After that, she soured on Holmes, maybe he wasn’t answering her letters, I don’t know.  She applied for a restraining order against him, which may seem superfluous, being as how he’s in prison and all, but that’s the old-fashioned, narrow way of looking at things.  “James enters my head like Dennis Quaid in ‘Inner Space’ and he zooms to my heart and plays with it and forces me to care for him,” she wrote in the application.

So, obviously nuts.

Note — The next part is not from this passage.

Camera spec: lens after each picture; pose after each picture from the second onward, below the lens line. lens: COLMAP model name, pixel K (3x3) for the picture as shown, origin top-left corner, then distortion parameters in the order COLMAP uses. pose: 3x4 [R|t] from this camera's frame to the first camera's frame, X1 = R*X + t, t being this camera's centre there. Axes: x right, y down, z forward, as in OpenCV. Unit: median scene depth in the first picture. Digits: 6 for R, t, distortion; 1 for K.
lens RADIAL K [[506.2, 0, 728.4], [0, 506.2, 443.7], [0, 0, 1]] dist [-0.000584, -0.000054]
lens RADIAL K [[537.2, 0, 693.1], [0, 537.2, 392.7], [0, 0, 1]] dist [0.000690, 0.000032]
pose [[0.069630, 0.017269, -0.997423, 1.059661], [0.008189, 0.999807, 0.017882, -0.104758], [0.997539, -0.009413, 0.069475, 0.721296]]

I’m sure my right wing friends will say “Why do you say she’s a teabagger, though?  What evidence do you have?”  It’s simple, really.  If she were, like most people, apolitical, she wouldn’t have been at a Hillary Clinton speech in the first place.  She’d have wound up throwing that shoe at the girl behind the counter at McDonald’s.  If she were a political liberal, she would have picked a different target.

Dennis Quaid in 'Inner Space'

Dennis Quaid in ‘Inner Space’

The fact that she was at that speech, prepared to toss a shoe to prove her point, indicates a deep  and passionate hatred for Hillary Clinton, a trait which, admittedly, is not unknown among Democrats but it’s pretty much universal among Republicans teabaggers.

She was charged with disorderly conduct, which is a misdemeanor.